Sascha H. Mölls: In my view, the developments have already been outlined very clearly in previous questions. On the one hand, there will be continuing empirical underpinning of current or slightly more developed valuation methods intended to back up the classical form of capital market based valuation.
At the same time, both for valuation of capital marked based and non-capital market companies, differentiated risk analyses relating to different risk factors as well as their interactions are gaining in significance. This applies to the valuation itself and also in relation to deriving differentiated decision-making rules. The methods and procedures required for this purpose are theoretically already available, but need to be addressed much more intensively both by academics and, especially, by those involved in real-world valuations.

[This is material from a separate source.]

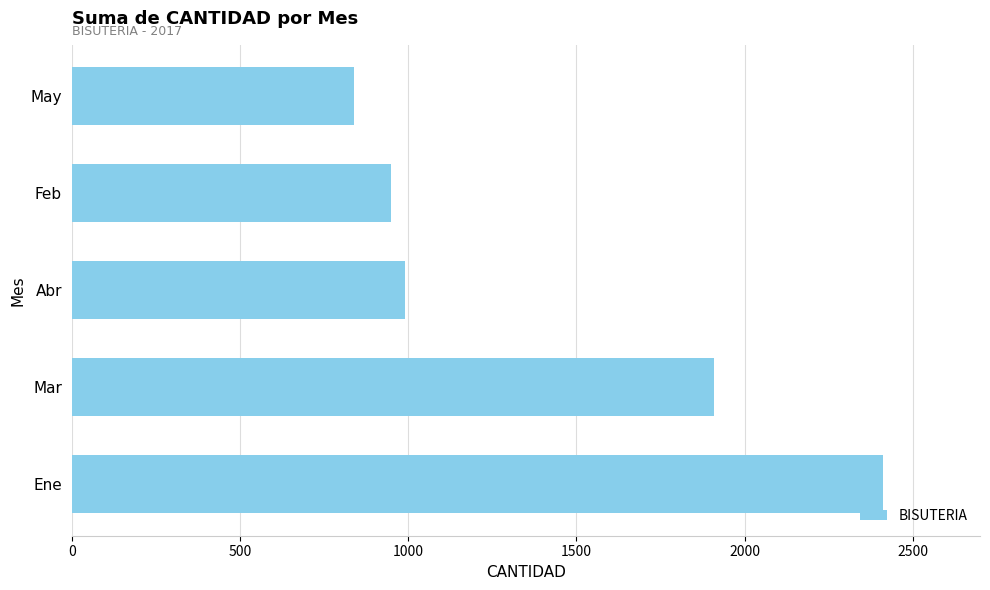

What is the difference between the second highest and second lowest values?

960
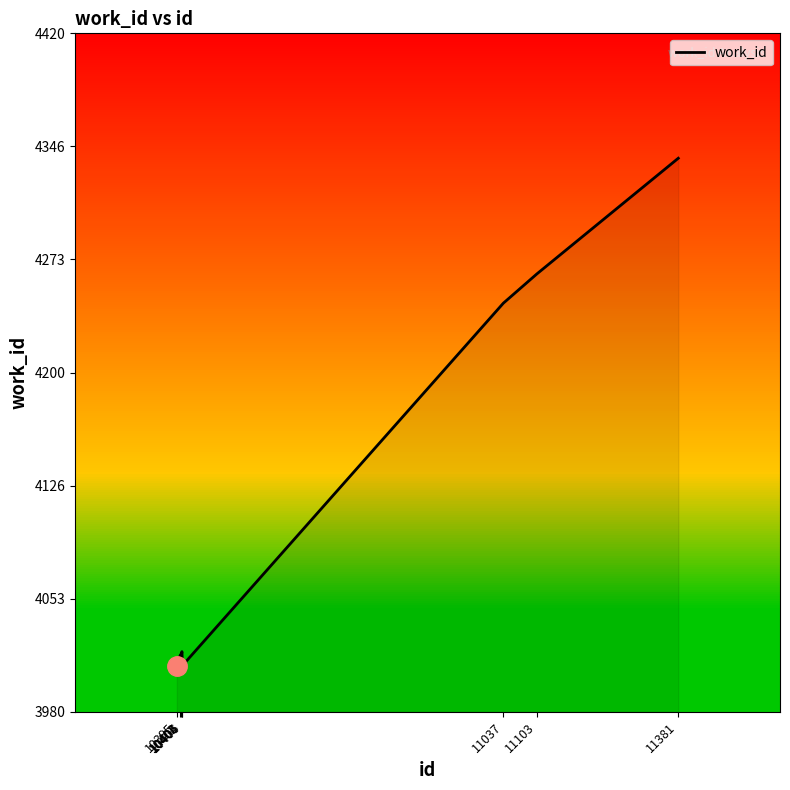

What is the greatest value displayed?

4339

In the future, I personally want to continue to pick up on current issues arising from the two trends outlined and address them through both empirical and conceptual analyses.
[The questions were asked by Frank Romeike, Editor-in-Chief RiskNET]
Prof. Sascha H. Mölls has been Professor of business studies and financial reporting in the economics faculty at Philipps University in Marburg since 2011. After graduating in business studies from Philipps University in Marburg, he went on to achieve his doctorate (2003) and post-doctoral qualifications (2008), also in Marburg. Between 2008 and 2010 Mr Mölls then held the professorship in business studies, specialising in financial reporting and auditing, in the faculty of economics and social science at Christian-Albrechts University in Kiel. As well as the different aspects of financial company valuation, his teaching and research fields include empirical (comparative) corporate governance and financial reporting research, as well as auditors' decision-making behaviour.